Y sorprendente me resultó este año la confesión de uno de mis nietos que, con la sonrisa de oreja a oreja, exclamó: ¡Pues yo quisiera saber quiénes fueron mis bisabuelos, mis tatarabuelos, todos, y quisiera saber en qué trabajaban, cómo eran, etc. Eso tiene que ser chulo. Por supuesto me hice el propósito de escribirle un cuaderno y llegar, con pelos y señales, hasta dónde mis recuerdos y conocimientos alcanzaran.
Lo importante, y creo que se trató para mí de un descubrimiento, fue comprobar cómo, en un mundo donde el peligro del anonimato, el olvido de orígenes y genealogía se va asumiendo en aras de un aquí y ahora, un chaval de catorce años, al sentirse arropado, compartiendo con los suyos momentos inolvidables, expresara el deseo de saber quiénes fueron y cómo fueron sus antecesores.

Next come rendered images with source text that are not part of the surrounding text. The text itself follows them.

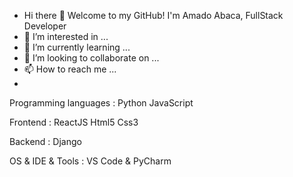 -  Hi there 👋 Welcome to my GitHub! I'm Amado Abaca, FullStack Developer
- 👀 I’m interested in ...
- 🌱 I’m currently learning ...
- 💞️ I’m looking to collaborate on ...
- 📫 How to reach me ...
- 
Programming languages :
  Python
  JavaScript

Frontend :
  ReactJS
  Html5
  Css3
  
  
Backend :
  Django

OS & IDE & Tools :
VS Code & PyCharm
<!---
indalkumaryadav/indalkumaryadav is a ✨ special ✨ repository because its `README.md` (this file) appears on your GitHub profile.
You can click the Preview link to take a look at your changes.
--->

Sinceramente, me prometí reivindicar, casi como asignatura obligatoria, al menos para los padres, el estudio elemental de esta disciplina porque la genealogía nos da un lugar en nuestra sociedad, nuestro pueblo, nuestra historia y nos pone en contacto con acontecimientos que se leen a veces con indiferencia en los libros de texto como si pertenecieran, prácticamente, a otra dimensión, y puede que esos nuestros ignorados bisabuelos fueran protagonistas, luchadores activos implicados en la construcción del mundo que hoy nos toca vivir y que de seguro desearon mejor.
Saquemos las amarillentas fotografías de nuestros ancestros y construyamos el árbol genealógico.